Kitchener-Waterloo

Community-led project proposes tiny homes for Kitchener's tent city residents

A tiny homes neighbourhood for the homeless may be coming to Kitchener sometime soon. Advocate Jeff Willmer is hoping A Better Tent City project comes to fruition in the next few months.

Build 15-20 tiny homes or shelters on 41 Ardelt Place in Kitchener, says advocate Jeff Willmer

A Better Tent City is a community project lead by Kitchener's Jeff Willmer. He said he'd been working on a tiny homes neighbourhood before the pandemic, and now hopes to have it built in a few months. (Erin Collins/CBC)

Building a tiny homes neighbourhood for Kitchener's homeless population has been a project Jeff Willmer has been working on since "well before" the COVID-19 pandemic, but the novel coronavirus crisis has provided a new imperative.

"We've sort of had to kick things into high gear and respond more quickly because when the whole community is directed to shelter in place and you don't have a place, that's a problem," he said.

"The sooner we can get the tiny homes or shelters built, the sooner people have a place where they can be."
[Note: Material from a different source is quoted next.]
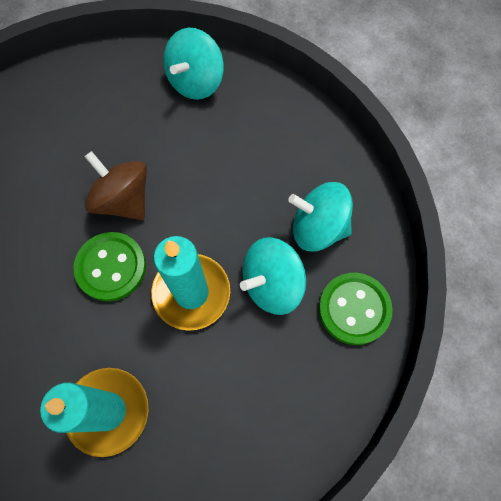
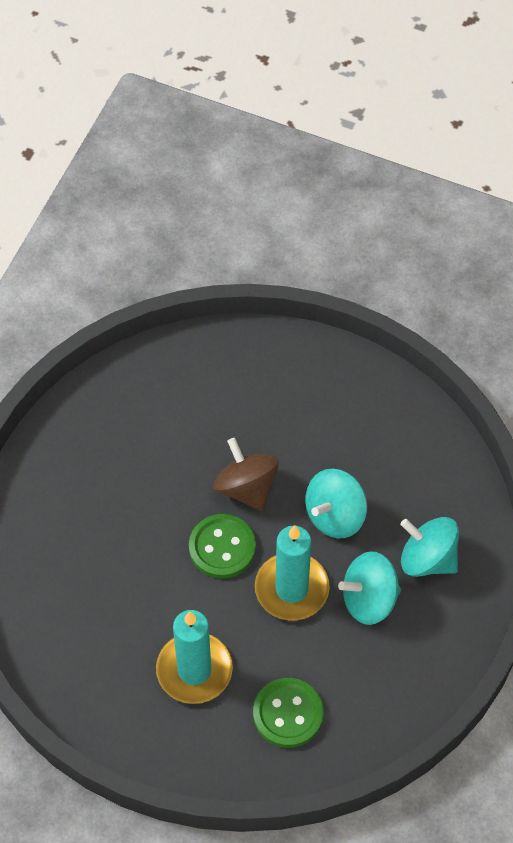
camera: 15 degrees right, 10 degrees down
(196, 81) = (344, 386): turquoise spinning top -> turquoise spinning top (335, 515)
(354, 309) = (440, 640): green button -> green button (288, 714)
The idea is to build 15 to 20 tiny homes or shelters at 41 Ardelt Place to give homes to some of those homeless people who are otherwise living in tent cities. It's a temporary place to live and a safe place to practice physical distancing.

"There are problems with tent cities because they are usually trespassing on someone's land, there's no toilets or a place to put your garbage or waste," Willmer said.

Willing host

Willmer said A Better Tent City would provide people with the necessities such as bathrooms, showers and a safe place to call home while they get back on their feet.

"Our concept of A Better Tent City would be to find land with a willing host and can provide basic facilities ... that would be the beginning of a better tent city."

And that willing host was Ron Doyle, who owns 41 Ardelt Place in Kitchener, an industrial property that houses LOT 42. He has been working closely with Willmer on the A Better Tent City project.

"The idea is to help them get ahead," Doyle said.

"They are all good people with a story. Why wouldn't we want to help out?"

Willmer said they are now able to start fundraising for the project and hopes to recruit more volunteers soon.